Pershing's research focuses on marine ecosystem modeling. He is widely recognized as a leader in the use of computer modeling and visualization techniques to better understand how the dynamics of the ocean environment influence fish and mammal populations over time. Runge's work examines how zooplankton populations are affected by temperature, wind, currents and other factors in cold-water ecosystems. Their work promises to help improve fisheries management practices and preserve the health of marine ecosystems in the Gulf of Maine.

Working at GMRI's state-of-the-art facility on Portland's working waterfront, Pershing and Runge will teach UMaine courses and advise graduate students. In addition, the research they conduct will provide students with an opportunity to benefit from the facilities and expertise available at both institutions.

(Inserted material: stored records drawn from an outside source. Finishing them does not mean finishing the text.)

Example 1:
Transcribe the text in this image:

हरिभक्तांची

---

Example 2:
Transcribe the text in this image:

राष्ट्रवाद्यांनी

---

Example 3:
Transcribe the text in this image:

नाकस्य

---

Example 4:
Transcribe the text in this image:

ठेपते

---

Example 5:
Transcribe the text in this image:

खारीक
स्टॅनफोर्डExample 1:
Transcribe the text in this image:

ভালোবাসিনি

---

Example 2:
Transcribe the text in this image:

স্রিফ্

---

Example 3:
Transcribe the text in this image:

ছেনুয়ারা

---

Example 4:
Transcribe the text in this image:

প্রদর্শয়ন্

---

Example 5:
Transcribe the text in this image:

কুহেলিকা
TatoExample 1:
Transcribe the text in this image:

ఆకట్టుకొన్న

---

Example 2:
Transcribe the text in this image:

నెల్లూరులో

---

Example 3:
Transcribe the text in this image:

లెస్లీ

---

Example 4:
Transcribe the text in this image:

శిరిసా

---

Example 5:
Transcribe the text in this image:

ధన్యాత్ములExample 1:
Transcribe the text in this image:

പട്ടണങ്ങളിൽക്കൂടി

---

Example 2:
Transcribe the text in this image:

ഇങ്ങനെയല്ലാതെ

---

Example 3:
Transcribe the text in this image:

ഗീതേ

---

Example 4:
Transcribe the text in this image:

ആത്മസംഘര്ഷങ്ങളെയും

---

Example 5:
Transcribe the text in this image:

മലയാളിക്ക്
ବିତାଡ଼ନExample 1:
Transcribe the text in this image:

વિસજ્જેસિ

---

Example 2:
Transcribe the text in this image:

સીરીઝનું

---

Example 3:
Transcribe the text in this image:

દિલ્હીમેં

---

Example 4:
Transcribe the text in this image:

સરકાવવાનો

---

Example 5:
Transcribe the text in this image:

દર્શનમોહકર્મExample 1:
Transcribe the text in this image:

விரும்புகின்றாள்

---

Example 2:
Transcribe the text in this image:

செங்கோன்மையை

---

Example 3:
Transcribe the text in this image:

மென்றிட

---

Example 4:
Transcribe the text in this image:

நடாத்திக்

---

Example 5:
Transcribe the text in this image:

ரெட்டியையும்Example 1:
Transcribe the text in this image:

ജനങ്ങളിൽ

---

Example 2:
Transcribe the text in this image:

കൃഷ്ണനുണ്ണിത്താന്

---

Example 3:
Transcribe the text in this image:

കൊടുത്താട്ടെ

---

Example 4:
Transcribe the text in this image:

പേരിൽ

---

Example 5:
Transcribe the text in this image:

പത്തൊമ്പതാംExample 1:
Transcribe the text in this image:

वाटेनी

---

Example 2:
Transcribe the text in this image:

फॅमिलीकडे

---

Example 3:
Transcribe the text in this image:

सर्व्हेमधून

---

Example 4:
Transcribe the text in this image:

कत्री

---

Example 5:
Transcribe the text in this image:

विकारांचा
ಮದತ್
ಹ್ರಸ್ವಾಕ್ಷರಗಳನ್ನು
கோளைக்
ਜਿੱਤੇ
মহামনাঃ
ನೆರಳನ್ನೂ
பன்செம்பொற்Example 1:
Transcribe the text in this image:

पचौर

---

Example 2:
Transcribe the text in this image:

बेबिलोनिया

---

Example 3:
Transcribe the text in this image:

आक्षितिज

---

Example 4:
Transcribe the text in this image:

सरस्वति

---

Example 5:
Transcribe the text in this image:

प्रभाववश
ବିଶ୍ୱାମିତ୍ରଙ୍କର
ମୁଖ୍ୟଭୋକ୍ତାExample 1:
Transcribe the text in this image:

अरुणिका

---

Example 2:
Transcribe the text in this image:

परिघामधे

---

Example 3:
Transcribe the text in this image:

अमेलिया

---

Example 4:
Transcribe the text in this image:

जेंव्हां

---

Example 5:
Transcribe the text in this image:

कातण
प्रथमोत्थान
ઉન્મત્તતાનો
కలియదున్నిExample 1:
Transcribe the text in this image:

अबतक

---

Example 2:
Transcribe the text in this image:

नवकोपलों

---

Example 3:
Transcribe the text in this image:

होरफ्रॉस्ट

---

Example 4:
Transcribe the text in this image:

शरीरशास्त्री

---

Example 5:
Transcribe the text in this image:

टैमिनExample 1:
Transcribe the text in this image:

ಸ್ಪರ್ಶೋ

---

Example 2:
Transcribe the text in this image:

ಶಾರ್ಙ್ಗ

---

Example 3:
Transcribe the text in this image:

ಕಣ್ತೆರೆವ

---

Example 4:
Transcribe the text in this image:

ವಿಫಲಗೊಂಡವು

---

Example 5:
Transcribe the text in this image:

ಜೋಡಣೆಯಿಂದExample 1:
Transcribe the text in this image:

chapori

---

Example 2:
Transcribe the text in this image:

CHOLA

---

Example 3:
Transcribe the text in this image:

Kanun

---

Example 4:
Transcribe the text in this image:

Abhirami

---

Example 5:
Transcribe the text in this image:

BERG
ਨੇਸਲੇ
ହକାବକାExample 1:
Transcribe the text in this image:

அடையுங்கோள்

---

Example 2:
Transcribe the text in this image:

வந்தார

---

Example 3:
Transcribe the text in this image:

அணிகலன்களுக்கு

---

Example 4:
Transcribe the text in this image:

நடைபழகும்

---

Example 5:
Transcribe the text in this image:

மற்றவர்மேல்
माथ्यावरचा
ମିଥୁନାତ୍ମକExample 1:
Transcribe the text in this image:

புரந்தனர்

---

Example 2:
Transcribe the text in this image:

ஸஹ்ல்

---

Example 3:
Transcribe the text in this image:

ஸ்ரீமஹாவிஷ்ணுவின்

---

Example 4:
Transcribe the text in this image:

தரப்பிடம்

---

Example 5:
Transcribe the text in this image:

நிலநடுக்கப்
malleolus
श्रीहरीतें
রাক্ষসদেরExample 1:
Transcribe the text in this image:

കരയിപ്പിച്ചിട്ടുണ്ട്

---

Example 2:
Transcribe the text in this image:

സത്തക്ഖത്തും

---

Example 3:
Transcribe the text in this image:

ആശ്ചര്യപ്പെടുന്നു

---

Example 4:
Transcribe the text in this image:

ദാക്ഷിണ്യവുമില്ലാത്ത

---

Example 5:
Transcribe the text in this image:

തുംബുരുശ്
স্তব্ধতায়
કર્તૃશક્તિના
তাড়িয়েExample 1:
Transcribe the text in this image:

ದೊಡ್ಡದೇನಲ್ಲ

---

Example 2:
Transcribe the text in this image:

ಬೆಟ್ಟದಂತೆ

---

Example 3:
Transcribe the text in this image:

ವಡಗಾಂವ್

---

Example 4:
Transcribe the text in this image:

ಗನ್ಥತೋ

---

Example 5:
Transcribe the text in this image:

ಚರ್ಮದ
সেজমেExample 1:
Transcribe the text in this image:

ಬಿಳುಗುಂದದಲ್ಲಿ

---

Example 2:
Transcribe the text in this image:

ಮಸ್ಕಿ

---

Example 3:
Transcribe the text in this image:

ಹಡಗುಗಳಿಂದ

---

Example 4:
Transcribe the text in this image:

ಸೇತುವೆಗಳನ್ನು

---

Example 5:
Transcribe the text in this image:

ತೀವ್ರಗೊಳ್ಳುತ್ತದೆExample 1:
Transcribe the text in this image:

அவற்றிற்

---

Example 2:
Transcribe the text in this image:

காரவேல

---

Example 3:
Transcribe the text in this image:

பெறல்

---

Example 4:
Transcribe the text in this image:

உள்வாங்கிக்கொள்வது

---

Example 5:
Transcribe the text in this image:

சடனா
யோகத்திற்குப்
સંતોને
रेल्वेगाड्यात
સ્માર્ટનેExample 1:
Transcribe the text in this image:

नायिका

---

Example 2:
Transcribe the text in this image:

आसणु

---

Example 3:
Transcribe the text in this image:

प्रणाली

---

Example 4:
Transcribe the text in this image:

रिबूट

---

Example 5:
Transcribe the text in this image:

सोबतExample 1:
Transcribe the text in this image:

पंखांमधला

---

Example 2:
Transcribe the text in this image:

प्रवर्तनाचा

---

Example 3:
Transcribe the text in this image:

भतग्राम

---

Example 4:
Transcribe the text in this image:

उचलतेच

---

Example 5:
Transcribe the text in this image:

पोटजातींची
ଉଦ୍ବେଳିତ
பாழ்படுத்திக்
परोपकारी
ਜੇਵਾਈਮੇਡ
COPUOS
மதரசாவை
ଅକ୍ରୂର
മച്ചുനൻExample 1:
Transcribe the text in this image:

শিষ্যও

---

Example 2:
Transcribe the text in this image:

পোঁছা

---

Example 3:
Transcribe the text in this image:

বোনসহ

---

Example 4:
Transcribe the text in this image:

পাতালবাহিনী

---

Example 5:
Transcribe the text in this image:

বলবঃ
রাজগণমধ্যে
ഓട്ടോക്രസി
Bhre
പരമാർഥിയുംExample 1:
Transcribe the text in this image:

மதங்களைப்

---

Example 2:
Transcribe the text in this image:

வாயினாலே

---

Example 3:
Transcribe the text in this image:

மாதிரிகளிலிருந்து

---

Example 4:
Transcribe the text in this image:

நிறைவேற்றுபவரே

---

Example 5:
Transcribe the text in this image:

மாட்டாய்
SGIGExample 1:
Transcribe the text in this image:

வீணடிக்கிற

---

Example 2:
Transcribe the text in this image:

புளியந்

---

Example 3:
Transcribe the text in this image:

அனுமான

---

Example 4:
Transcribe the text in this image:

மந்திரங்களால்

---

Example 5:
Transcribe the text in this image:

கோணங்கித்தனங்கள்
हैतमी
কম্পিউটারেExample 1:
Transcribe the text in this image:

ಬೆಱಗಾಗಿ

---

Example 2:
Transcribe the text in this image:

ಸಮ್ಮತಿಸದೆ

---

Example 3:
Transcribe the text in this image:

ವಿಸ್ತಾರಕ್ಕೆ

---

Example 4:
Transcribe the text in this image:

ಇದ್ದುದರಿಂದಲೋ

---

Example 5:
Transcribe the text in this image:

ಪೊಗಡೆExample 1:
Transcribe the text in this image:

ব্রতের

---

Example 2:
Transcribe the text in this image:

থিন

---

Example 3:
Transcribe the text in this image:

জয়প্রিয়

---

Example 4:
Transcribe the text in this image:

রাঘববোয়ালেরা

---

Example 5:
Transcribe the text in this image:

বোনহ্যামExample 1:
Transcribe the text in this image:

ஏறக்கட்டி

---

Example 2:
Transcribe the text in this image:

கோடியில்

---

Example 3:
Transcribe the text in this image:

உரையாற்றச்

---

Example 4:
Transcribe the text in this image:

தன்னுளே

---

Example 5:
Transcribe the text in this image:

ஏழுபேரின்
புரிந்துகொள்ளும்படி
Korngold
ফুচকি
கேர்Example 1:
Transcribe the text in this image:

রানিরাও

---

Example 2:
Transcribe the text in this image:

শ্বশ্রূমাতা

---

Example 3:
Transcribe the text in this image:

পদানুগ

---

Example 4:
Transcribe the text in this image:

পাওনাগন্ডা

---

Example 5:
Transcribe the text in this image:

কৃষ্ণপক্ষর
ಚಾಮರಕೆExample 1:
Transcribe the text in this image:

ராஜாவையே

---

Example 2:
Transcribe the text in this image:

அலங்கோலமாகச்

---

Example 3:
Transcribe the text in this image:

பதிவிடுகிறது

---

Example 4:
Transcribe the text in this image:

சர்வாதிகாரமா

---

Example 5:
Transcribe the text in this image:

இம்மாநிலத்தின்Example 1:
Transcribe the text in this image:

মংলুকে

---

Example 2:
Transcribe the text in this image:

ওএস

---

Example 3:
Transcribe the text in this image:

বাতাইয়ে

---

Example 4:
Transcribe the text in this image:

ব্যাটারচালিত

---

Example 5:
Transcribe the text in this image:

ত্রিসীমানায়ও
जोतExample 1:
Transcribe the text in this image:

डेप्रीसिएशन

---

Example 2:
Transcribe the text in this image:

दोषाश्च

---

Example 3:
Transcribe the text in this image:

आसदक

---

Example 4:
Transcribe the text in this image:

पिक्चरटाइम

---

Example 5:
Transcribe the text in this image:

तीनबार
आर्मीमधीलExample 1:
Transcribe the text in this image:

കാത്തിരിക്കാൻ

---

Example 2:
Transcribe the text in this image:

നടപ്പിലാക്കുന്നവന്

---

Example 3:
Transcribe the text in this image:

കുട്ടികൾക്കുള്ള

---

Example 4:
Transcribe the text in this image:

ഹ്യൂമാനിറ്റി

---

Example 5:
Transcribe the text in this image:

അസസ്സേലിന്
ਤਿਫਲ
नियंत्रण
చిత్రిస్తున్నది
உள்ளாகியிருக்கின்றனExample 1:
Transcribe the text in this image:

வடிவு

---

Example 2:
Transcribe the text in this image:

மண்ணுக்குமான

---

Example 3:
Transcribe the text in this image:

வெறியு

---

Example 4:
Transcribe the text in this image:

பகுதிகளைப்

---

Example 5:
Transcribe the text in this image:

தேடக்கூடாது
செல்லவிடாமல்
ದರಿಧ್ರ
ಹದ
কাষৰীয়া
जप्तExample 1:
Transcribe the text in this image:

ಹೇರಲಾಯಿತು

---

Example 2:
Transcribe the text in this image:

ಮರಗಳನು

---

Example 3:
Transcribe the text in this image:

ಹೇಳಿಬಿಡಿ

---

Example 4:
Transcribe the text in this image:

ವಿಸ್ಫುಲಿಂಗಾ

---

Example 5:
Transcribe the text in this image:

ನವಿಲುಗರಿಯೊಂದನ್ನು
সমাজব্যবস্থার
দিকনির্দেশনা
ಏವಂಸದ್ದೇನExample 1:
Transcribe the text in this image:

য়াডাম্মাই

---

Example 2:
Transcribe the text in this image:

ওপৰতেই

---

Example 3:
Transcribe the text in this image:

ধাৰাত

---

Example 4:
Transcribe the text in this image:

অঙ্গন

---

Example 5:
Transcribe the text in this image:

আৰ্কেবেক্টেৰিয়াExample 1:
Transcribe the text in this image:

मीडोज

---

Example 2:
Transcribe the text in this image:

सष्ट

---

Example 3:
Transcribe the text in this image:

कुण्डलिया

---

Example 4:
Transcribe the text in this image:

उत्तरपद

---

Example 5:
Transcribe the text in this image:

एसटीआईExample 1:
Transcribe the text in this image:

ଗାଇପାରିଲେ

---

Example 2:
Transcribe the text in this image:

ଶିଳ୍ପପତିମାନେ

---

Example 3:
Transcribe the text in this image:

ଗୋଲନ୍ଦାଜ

Pharmaceutical partnership

Up to 30 students could be enrolled at the University of Maine this fall in a new two-year, prepharmacy program as part of a College of Pharmacy recently established by the University of New England in partnership with UMaine and four Maine hospitals.

The College of Pharmacy, located on UNE's Portland campus, will offer the subsequent four years of professional programming for students, leading to a Pharm D degree and careers as pharmacists or pharmaceutical scientists.
The college will emphasize biomedical research and address the state's crucial shortage of pharmacists.

The partnership between the two educational institutions and hospitals in Portland, Waterville, Augusta and Biddeford will allow UMaine's Graduate School of Biomedical Sciences to expand its teaching and research in pharmacology, metabolism, medicinal and natural product chemistry.

Who's Calling?

This spring, members of the University of Maine student chapter of the Wildlife Society field tested cell phone-based technology to see if they could "call" owls to determine how many there are and their whereabouts.

The students, most of them wildlife ecology majors, are among the volunteers who participated in the 2007 Maine Owl Monitoring Program (MOMP), an annual statewide survey coordinated by Maine Audubon and the Maine Department of Inland Fisheries and Wildlife. This year, March 9–April 16, from 1–4 a.m., they monitored three routes in Orono, Hudson and Brewer. Along each, the volunteers stop repeatedly to play taped calls of barred, long eared and great horned owls, and to record any responses from the nocturnal birds.

In addition, the UMaine students also tested high-tech devices developed by the Massachusetts Institute of Technology's Media Laboratory for Maine Audubon. The cellular devices have the ability to play recorded calls and listen for hours, recording responses in a database.

One of the questions volunteers and engineers hope to answer is whether owls hear calls made miles away and, in essence, tire of responding when volunteer monitors near their locations, thereby biasing the data.

UMaine Wildlife Society members have participated in MOMP since 2002, a year after Maine Audubon's owl census started.